--- GIVEN RECORDS Enclosed Below ---

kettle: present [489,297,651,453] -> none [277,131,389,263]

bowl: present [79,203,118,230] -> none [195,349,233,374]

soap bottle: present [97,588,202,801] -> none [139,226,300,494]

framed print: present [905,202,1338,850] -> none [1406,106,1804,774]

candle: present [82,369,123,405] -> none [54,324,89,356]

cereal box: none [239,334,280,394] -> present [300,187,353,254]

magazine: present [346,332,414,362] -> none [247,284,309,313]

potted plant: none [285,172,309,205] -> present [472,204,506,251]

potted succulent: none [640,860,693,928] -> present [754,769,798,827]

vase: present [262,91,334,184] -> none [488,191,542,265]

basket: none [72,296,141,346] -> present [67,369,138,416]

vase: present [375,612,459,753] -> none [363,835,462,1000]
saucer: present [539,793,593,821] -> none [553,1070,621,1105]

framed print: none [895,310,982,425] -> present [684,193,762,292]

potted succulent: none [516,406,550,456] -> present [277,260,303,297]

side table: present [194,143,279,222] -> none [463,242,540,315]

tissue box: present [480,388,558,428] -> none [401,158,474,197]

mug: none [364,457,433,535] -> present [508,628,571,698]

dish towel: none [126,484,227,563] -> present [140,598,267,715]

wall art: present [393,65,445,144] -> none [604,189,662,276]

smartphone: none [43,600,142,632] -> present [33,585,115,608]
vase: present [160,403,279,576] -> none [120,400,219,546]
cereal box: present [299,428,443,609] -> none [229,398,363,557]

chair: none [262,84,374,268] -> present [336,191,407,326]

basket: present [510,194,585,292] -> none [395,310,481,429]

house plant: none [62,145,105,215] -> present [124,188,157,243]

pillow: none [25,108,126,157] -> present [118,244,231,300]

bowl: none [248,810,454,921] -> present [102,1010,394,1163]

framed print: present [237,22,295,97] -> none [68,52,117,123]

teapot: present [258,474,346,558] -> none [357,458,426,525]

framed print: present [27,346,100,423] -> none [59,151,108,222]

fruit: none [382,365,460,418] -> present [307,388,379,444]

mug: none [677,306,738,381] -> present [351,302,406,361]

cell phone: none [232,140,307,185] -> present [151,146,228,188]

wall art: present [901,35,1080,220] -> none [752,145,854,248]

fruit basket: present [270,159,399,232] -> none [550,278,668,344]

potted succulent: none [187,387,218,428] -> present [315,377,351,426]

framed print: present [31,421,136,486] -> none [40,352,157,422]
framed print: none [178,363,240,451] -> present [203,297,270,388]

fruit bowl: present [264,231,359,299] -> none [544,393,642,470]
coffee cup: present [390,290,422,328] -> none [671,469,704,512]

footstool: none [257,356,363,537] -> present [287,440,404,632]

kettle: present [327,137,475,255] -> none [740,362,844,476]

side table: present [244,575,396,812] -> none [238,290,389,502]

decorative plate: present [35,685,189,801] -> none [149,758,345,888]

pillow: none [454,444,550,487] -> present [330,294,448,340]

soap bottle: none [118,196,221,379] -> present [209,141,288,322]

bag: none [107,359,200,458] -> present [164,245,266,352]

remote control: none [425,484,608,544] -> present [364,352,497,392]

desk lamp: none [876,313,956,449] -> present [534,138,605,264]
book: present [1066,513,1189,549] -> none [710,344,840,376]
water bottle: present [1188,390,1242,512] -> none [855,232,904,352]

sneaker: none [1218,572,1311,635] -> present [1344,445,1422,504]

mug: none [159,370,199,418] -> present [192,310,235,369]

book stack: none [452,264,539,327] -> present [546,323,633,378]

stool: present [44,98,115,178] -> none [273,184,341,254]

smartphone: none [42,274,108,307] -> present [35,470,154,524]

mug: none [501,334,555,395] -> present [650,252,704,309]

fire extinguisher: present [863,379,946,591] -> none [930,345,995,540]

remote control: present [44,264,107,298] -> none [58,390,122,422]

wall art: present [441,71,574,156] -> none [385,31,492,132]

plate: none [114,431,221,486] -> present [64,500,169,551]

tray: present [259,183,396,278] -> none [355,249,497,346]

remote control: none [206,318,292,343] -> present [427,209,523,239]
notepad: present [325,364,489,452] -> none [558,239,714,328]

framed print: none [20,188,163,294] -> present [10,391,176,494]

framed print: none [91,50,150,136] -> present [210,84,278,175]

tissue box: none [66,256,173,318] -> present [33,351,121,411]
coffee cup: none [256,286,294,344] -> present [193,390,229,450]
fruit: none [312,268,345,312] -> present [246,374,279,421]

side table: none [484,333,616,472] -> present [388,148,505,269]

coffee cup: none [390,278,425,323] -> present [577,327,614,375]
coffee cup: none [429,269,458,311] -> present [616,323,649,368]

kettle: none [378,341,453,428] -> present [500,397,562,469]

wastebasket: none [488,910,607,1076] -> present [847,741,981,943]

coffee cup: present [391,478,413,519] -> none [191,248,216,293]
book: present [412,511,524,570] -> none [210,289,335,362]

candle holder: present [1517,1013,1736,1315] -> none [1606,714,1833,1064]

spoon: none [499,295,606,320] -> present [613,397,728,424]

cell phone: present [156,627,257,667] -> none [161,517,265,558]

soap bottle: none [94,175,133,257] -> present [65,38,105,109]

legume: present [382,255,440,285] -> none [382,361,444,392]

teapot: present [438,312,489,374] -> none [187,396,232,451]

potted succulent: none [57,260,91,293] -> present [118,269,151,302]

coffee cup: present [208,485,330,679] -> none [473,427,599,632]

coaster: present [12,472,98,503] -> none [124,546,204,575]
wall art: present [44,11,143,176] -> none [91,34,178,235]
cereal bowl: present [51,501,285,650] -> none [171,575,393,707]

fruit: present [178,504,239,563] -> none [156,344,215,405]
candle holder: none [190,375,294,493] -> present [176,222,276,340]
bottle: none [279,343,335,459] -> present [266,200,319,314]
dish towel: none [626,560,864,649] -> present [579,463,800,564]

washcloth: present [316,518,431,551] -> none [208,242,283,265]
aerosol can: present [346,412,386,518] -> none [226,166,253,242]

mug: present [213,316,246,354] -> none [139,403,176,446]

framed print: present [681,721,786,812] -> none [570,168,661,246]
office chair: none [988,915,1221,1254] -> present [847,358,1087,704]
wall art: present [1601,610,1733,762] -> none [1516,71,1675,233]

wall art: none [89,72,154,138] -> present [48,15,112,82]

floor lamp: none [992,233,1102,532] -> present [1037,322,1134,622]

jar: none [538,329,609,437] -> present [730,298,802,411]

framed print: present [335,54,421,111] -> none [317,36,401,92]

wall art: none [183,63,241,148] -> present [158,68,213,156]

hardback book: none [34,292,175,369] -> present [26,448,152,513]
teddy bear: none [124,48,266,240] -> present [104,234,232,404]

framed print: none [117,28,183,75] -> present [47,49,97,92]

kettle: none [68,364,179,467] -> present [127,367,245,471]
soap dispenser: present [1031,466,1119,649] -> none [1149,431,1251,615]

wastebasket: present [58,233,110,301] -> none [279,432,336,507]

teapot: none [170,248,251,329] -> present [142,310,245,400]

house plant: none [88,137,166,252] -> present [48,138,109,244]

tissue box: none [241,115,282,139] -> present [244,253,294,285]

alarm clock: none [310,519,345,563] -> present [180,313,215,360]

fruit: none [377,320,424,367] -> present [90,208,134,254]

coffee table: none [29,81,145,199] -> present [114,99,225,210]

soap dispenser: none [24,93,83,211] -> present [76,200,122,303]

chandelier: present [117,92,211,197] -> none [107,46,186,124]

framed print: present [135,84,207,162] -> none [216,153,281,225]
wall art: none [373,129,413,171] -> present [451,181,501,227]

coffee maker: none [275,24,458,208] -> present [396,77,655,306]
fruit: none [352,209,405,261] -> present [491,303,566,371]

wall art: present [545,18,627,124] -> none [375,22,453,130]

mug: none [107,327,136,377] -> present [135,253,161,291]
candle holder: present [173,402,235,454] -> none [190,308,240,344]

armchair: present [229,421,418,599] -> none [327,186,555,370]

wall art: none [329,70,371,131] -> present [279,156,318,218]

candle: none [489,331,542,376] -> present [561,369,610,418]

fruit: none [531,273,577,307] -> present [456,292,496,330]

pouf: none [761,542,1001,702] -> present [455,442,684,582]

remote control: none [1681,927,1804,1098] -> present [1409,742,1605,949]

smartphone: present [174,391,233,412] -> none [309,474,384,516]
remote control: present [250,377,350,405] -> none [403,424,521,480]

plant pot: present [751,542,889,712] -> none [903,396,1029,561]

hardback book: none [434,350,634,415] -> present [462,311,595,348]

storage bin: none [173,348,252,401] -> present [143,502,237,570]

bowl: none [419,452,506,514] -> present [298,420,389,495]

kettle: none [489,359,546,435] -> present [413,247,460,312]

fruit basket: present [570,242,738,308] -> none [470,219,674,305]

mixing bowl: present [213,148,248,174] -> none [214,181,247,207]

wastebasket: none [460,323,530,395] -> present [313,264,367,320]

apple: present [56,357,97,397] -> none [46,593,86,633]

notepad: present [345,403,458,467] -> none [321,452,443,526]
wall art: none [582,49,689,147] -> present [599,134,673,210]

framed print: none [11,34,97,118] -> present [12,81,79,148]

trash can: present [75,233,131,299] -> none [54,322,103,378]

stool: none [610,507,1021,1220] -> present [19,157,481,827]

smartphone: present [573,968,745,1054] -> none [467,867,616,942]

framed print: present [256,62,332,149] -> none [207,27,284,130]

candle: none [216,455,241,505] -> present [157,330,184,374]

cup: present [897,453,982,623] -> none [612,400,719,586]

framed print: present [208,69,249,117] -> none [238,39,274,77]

--- End of Enclosed GIVEN RECORDS ---

• _THE TASK_
Note each line above that contains "plant" and copy it out.

• _RESULT FOR THIS EXERCISE_
potted plant: none [285,172,309,205] -> present [472,204,506,251]
house plant: none [62,145,105,215] -> present [124,188,157,243]
house plant: none [88,137,166,252] -> present [48,138,109,244]
plant pot: present [751,542,889,712] -> none [903,396,1029,561]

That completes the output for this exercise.